- Required work
Retype the data below verbatim; pictures do not belong in the copy.
***** Input *****
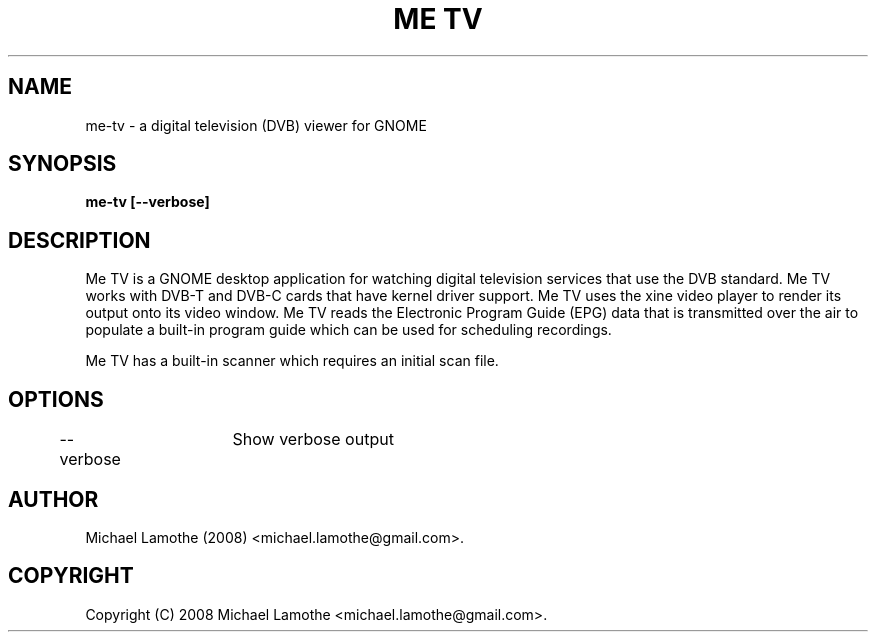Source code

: .pc
.TH "ME TV" 1 "2008-10-18" "0.7.1" "Me TV Manual"

.SH NAME
me-tv \- a digital television (DVB) viewer for GNOME

.SH SYNOPSIS
.B me-tv [--verbose]

.SH DESCRIPTION
Me TV is a GNOME desktop application for watching digital television services that
use the DVB standard.  Me TV works with DVB-T and DVB-C cards that have kernel driver support.
Me TV uses the xine video player to render its output onto its video window.  Me TV reads the Electronic Program
Guide (EPG) data that is transmitted over the air to populate a built-in program guide which can be used
for scheduling recordings.

Me TV has a built-in scanner which requires an initial scan file.

.SH OPTIONS

	--verbose	Show verbose output

.SH AUTHOR
Michael Lamothe (2008) <michael.lamothe@gmail.com>.

.SH COPYRIGHT
Copyright (C) 2008 Michael Lamothe <michael.lamothe@gmail.com>.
*****
- Answer section
Source code

: .pc
.TH "ME TV" 1 "2008-10-18" "0.7.1" "Me TV Manual"

.SH NAME
me-tv \- a digital television (DVB) viewer for GNOME

.SH SYNOPSIS
.B me-tv [--verbose]

.SH DESCRIPTION
Me TV is a GNOME desktop application for watching digital television services that
use the DVB standard.  Me TV works with DVB-T and DVB-C cards that have kernel driver support.
Me TV uses the xine video player to render its output onto its video window.  Me TV reads the Electronic Program
Guide (EPG) data that is transmitted over the air to populate a built-in program guide which can be used
for scheduling recordings.

Me TV has a built-in scanner which requires an initial scan file.

.SH OPTIONS

	--verbose	Show verbose output

.SH AUTHOR
Michael Lamothe (2008) <michael.lamothe@gmail.com>.

.SH COPYRIGHT
Copyright (C) 2008 Michael Lamothe <michael.lamothe@gmail.com>.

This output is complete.